The stories you’ll see this month will highlight the good, the bad, and the ugly. This is what we writers deal with on a daily basis. Sometimes our efforts culminate in great years, and others not so much. The key is perseverance and determination – we’re sharing our successes and challenges in the hopes they’ll help you and each other out. I hope this month’s posts do exactly that for all of us.

What “Rejection” Really Means

A Guest Post by David Farland

For the last few weeks I’ve been scurrying to finish up judging on a large contest. I’ve had to “reject” thousands of stories. I hate the word “reject,” because it doesn’t really express what I want to say.

Very often I will read the opening to a story and it is obviously the first work of a very young writer. It may have a multitude of problems—from simple typos, to a lack of understanding as to how to set a scene, to clunky dialog. I know that I can’t accept the story for publication, but at the same time, I wish that I could shout some encouragement to the budding writer, much the way that my mentor Algis Budrys did to a young Stephen King.

I think that people need encouragement. It may be the only thing that will spur a young writer to greater effort.

So what does the word “rejection” mean to you as a writer? I think it’s simply: “Try harder.”

A lot of fine works get rejected. The bestselling works in nearly every genre experienced rejection. Lord of the Rings was rejected by several American publishers. Dune was rejected by all of them. Gone with the Wind made its rounds through every major publisher. Harry Potter was rejected by all of the biggest houses, and Twilight was rejected by a dozen agents before it got picked up—yet all of these novels became the bestsellers in their fields.

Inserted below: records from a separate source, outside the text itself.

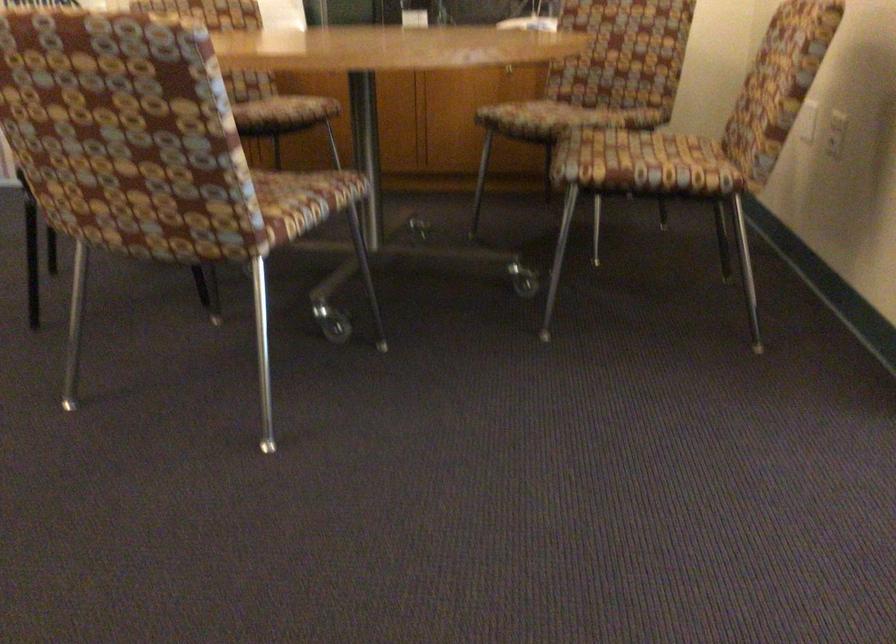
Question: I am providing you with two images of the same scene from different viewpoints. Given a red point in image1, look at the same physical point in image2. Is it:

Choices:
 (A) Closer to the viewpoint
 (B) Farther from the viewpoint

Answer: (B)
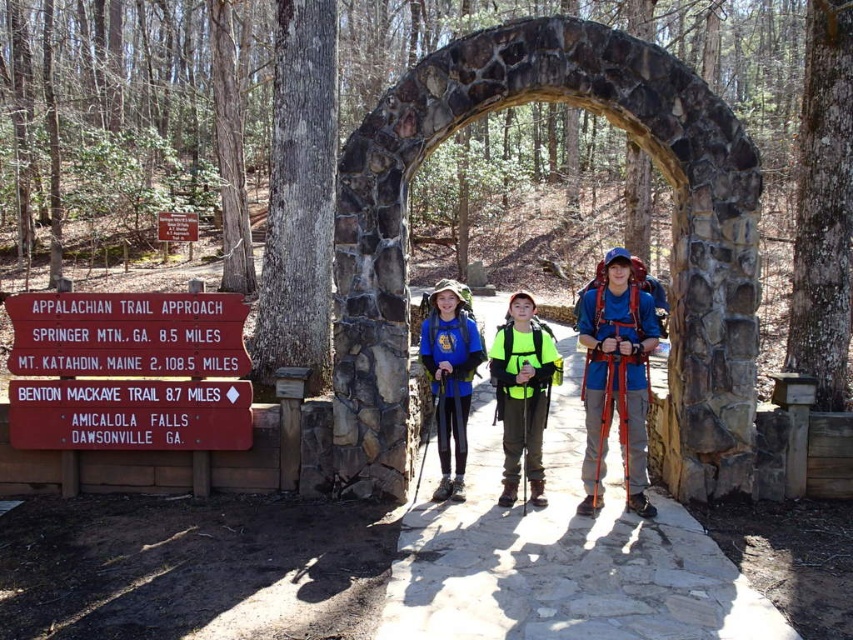
Question: Considering the real-world distances, which object is farthest from the red wooden sign at left?

Choices:
 (A) stone archway at center
 (B) neon yellow vest at center
 (C) blue fleece jacket at center

Answer: (A)

Question: Considering the real-world distances, which object is closest to the blue fleece jacket at center?

Choices:
 (A) neon yellow life jacket at center
 (B) blue fabric backpack at center

Answer: (A)

Question: Which object is farther from the camera taking this photo?

Choices:
 (A) red wooden sign at left
 (B) blue fleece jacket at center

Answer: (B)

Question: Is red wooden sign at left below blue fleece jacket at center?

Choices:
 (A) yes
 (B) no

Answer: (B)

Question: Is stone archway at center bigger than neon yellow vest at center?

Choices:
 (A) yes
 (B) no

Answer: (A)

Question: Is red wooden sign at left below neon yellow life jacket at center?

Choices:
 (A) no
 (B) yes

Answer: (B)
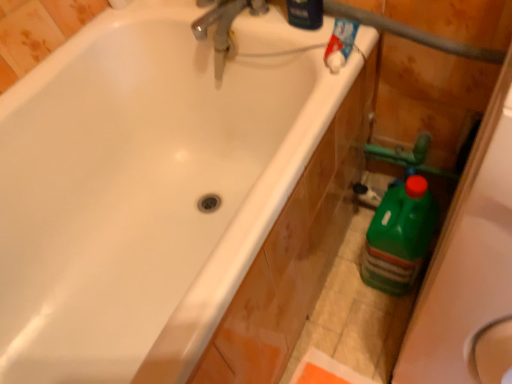
Question: From the image's perspective, is blue glossy bottle at upper right, placed as the 1th cleaning product when sorted from top to bottom, above or below white glossy bathtub at upper left?

Choices:
 (A) above
 (B) below

Answer: (A)

Question: Based on their sizes in the image, would you say blue glossy bottle at upper right, which ranks as the 1th cleaning product in front-to-back order, is bigger or smaller than white glossy bathtub at upper left?

Choices:
 (A) small
 (B) big

Answer: (A)

Question: Which object is the closest to the blue glossy bottle at upper right, placed as the second cleaning product when sorted from back to front?

Choices:
 (A) green plastic bottle at right, which is counted as the first cleaning product, starting from the bottom
 (B) metallic chrome faucet at upper center
 (C) white glossy bathtub at upper left

Answer: (B)

Question: Based on their relative distances, which object is nearer to the metallic chrome faucet at upper center?

Choices:
 (A) white glossy bathtub at upper left
 (B) green plastic bottle at right, which is the 2th cleaning product from left to right
 (C) blue glossy bottle at upper right, which ranks as the 1th cleaning product in front-to-back order

Answer: (C)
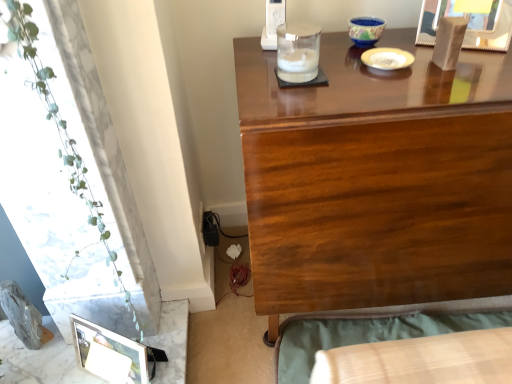
Find the location of a particular element. free space in front of white glossy plate at upper center is located at coordinates (405, 86).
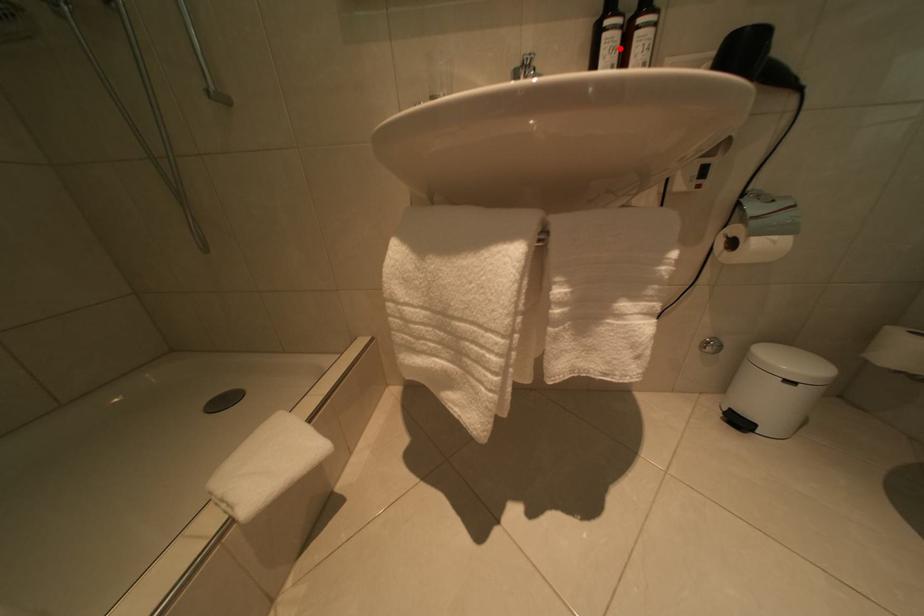
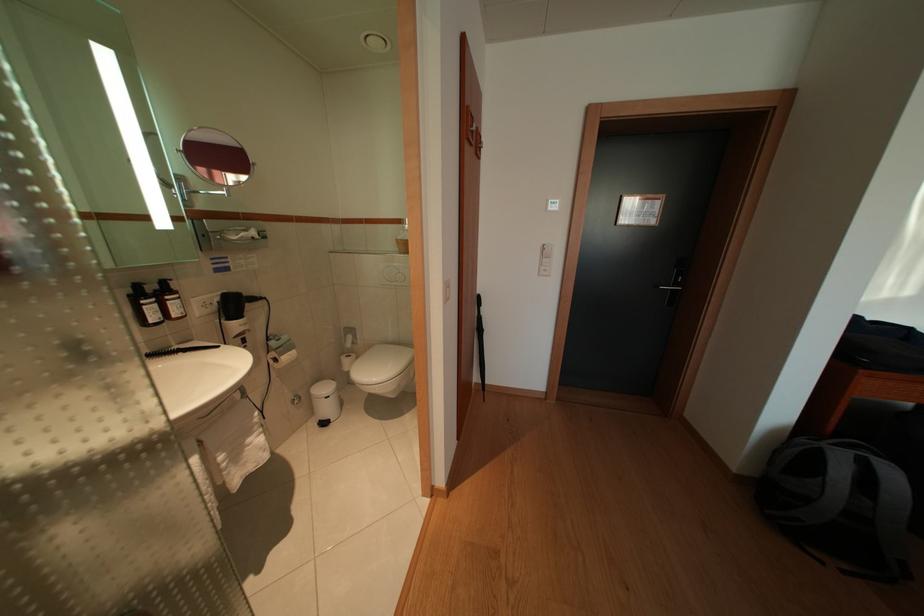
The point at the highlighted location is marked in the first image. Where is the corresponding point in the second image?

(159, 315)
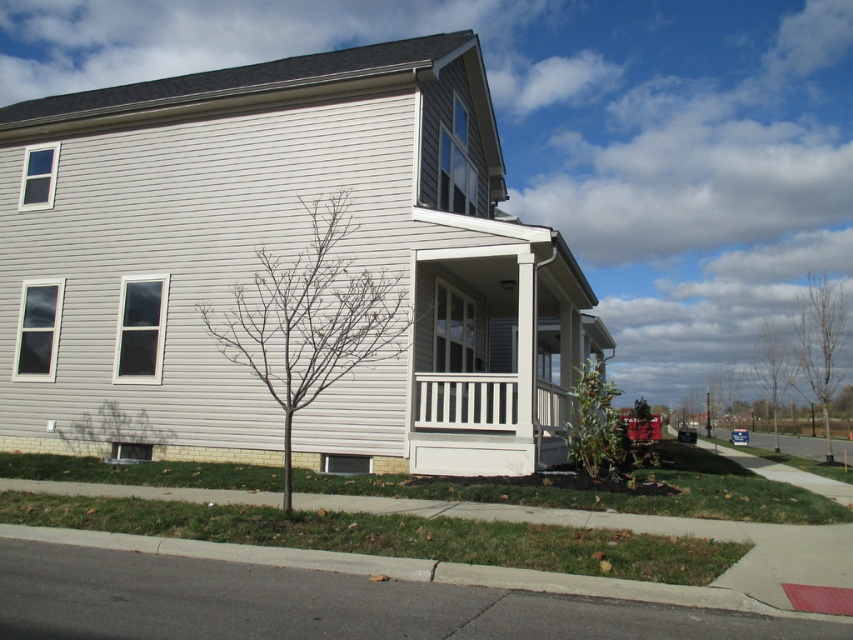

So does that mean that these were all bad novels? Of course not. It means that the author didn’t find an editor with a matching taste, a matching vision, right at the first.

Very often when I read a manuscript that is close to being publishable, I think, It’s a shame that the author didn’t try a little harder to . . . That’s what “rejected” means to me.

I was talking to international bestselling author Laurell K. Hamilton last week, and asked her to confirm a rumor that I’d heard. With her first novel, she received over 200 rejections before she made a sale. She said, “When people tell me that they’ve been rejected five or ten or twenty times, I just tell them that ‘I don’t want to hear about it.’”

Laurell has the perfect attitude toward rejection. Try harder.